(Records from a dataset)
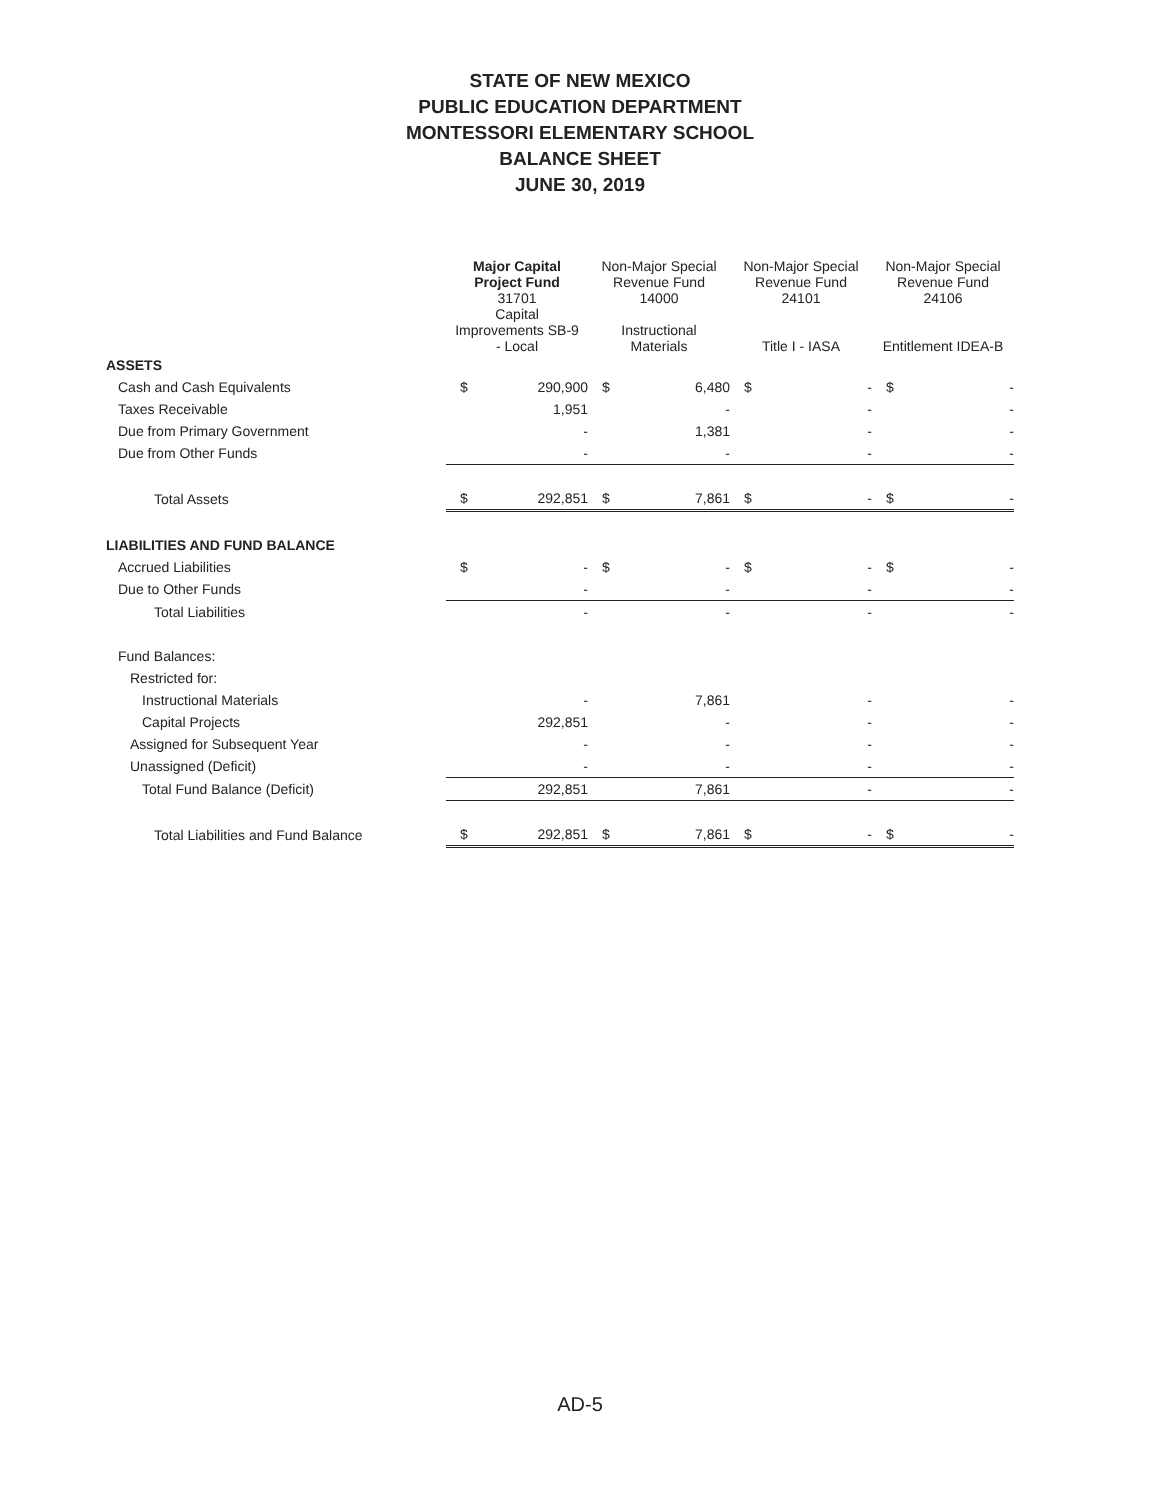STATE OF NEW MEXICO
PUBLIC EDUCATION DEPARTMENT
MONTESSORI ELEMENTARY SCHOOL
BALANCE SHEET
JUNE 30, 2019
| | Major Capital Project Fund | | Non-Major Special Revenue Fund | | Non-Major Special Revenue Fund | | Non-Major Special Revenue Fund | |
| --- | --- | --- | --- | --- | --- | --- | --- | --- |
| | 31701 Capital Improvements SB-9 - Local | | 14000 Instructional Materials | | 24101 Title I - IASA | | 24106 Entitlement IDEA-B | |
| ASSETS | | | | | | | | |
| Cash and Cash Equivalents | $ | 290,900 | $ | 6,480 | $ | - | $ | - |
| Taxes Receivable | | 1,951 | | - | | - | | - |
| Due from Primary Government | | - | | 1,381 | | - | | - |
| Due from Other Funds | | - | | - | | - | | - |
| Total Assets | $ | 292,851 | $ | 7,861 | $ | - | $ | - |
| LIABILITIES AND FUND BALANCE | | | | | | | | |
| Accrued Liabilities | $ | - | $ | - | $ | - | $ | - |
| Due to Other Funds | | - | | - | | - | | - |
| Total Liabilities | | - | | - | | - | | - |
| Fund Balances: | | | | | | | | |
| Restricted for: | | | | | | | | |
| Instructional Materials | | - | | 7,861 | | - | | - |
| Capital Projects | | 292,851 | | - | | - | | - |
| Assigned for Subsequent Year | | - | | - | | - | | - |
| Unassigned (Deficit) | | - | | - | | - | | - |
| Total Fund Balance (Deficit) | | 292,851 | | 7,861 | | - | | - |
| Total Liabilities and Fund Balance | $ | 292,851 | $ | 7,861 | $ | - | $ | - |
AD-5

### Task objective
Search the entries for the word "Total" and copy every line that holds it.

### Task response
| Total Assets | $ | 292,851 | $ | 7,861 | $ | - | $ | - |
| Total Liabilities | | - | | - | | - | | - |
| Total Fund Balance (Deficit) | | 292,851 | | 7,861 | | - | | - |
| Total Liabilities and Fund Balance | $ | 292,851 | $ | 7,861 | $ | - | $ | - |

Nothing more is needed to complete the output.